Not knowing where he was taking this, not knowing how to react to the intensity now thrumming through him, Megan could only nod. Those had been her words; that had been what happened.

"Carry this a little further, Megan. Why would Roger and Helen, who above all loved their creature comforts, ever have gone to Villa Castellano? Did it make any more sense to you than it did to me?

"And why, considering how much your place is worth even at raw land and mineral prices, did they turn a valuable piece of property into nothing more than a cheap rental for a two-bit drug dealer?"

"Okay," she said warily. "Why?"

"Access, Megan. Access to the privacy of the mountains behind us and the road in front of us. Perfect for that damned pipeline that was starting up before—"

"Wait!" Megan grasped Jake's arm and tried to shake him. "Wait! Are you saying Roger and Helen, my husband and your wife, were involved in some sort of international drug ring? Oh, Jake. Listen to how improbable that is. They didn't need the money. Why on earth would they do that?"

"What did the man say to you yesterday, Megan? 'He told you where it is. I knew he would. And now you're going to tell him.' Who did he mean? Not Sam Hooker or Tyndall Puckett. He'd been watching you and me, so not me. Who, Megan? Who else but your husband? God, I never liked him, and I hate to put this on him. But if not this, what?"
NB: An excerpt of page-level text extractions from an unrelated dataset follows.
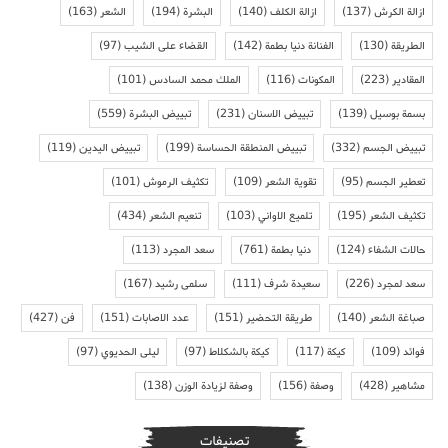
ازالة الكرش
(137)
ازالة الكلف
(140)
البشرة
(194)
الشعر
(163)
الطريقة
(130)
الفنانة دنيا بطمة
(142)
القضاء على الشيب
(97)
المقادير
(223)
المكونات
(116)
الملك محمد السادس
(101)
بسمة بوسيل
(139)
تبييض الاسنان
(231)
تبييض البشرة
(559)
تبييض الجسم
(332)
تبييض المنطقة الحساسة
(199)
تبييض اليدين
(119)
تعطير الجسم
(95)
تقوية الشعر
(109)
تكثيف الرموش
(101)
تكثيف الشعر
(195)
تلميع الاواني
(103)
تنعيم الشعر
(434)
حالات الشفاء
(124)
دنيا بطمة
(761)
سعد المجرد
(113)
سعد لمجرد
(226)
سعيدة شرف
(111)
سلمى رشيد
(167)
صباغة الشعر
(140)
طريقة التحضير
(151)
عدد الاصابات
(151)
فن
(427)
فوائد
(109)
كيكة
(117)
كيكة بالشكلاط
(97)
ليلى الحديوي
(97)
مشاهير
(428)
وصفة
(156)
وصفة لزيادة الوزن
(138)
تصنيفات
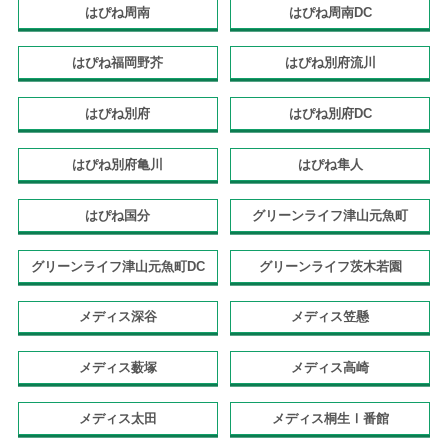
はぴね周南
はぴね周南DC
はぴね福岡野芥
はぴね別府流川
はぴね別府
はぴね別府DC
はぴね別府亀川
はぴね隼人
はぴね国分
グリーンライフ津山元魚町
グリーンライフ津山元魚町DC
グリーンライフ茨木若園
メディス深谷
メディス笠懸
メディス薮塚
メディス高崎
メディス太田
メディス桐生Ⅰ番館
"What are they after, Jake? What would Roger have told me about?"

He looked at her. In his eyes she saw sadness, regret, and above all, a surety that she couldn't doubt and he could no longer deny. "About the location of the drop that went bad the night I was shot."
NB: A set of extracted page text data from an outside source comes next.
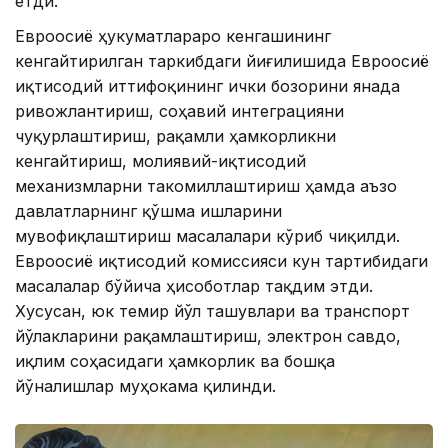
етди.
Евроосиё ҳукуматлараро кенгашининг
кенгайтирилган таркибдаги йиғилишида Евроосиё
иқтисодий иттифоқининг ички бозорини янада
ривожлантириш, соҳавий интеграцияни
чуқурлаштириш, рақамли ҳамкорликни
кенгайтириш, молиявий-иқтисодий
механизмларни такомиллаштириш ҳамда аъзо
давлатларнинг қўшма ишларини
мувофиқлаштириш масалалари кўриб чиқилди.
Евроосиё иқтисодий комиссияси кун тартибидаги
масалалар бўйича ҳисоботлар тақдим этди.
Хусусан, юк темир йўл ташувлари ва транспорт
йўлакларини рақамлаштириш, электрон савдо,
иқлим соҳасидаги ҳамкорлик ва бошқа
йўналишлар муҳокама қилинди.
And now she knew why he wanted to deny it. It was unconscionable, unthinkable. "That too? But wasn't that on Witcher Mountain?"

He nodded. "Two miles away. At least that's where I interrupted it. But I don't know where the contacts went after I was shot, and, as you said yesterday, what's a ridge or two in country like this?"
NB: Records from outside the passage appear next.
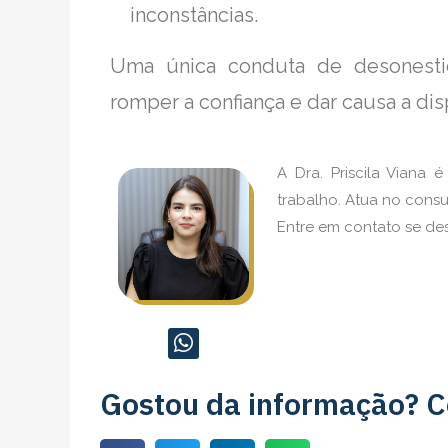
inconstâncias.
Uma única conduta de desonesti
romper a confiança e dar causa a dis
A Dra. Priscila Viana 
trabalho. Atua no consu
Entre em contato se des
Gostou da informação? C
He closed his eyes, masking his thoughts from her. "Parallels," he said. "Mattie told me to look for them. But, God, this is unbelievable, even for a paranoid like me. There's got to be another answer."

Megan looked away from his bowed head toward the darkness outside the window, looked and tensed. "Then you'd better find one in a hurry," she told him, "because there are lights on the ridge."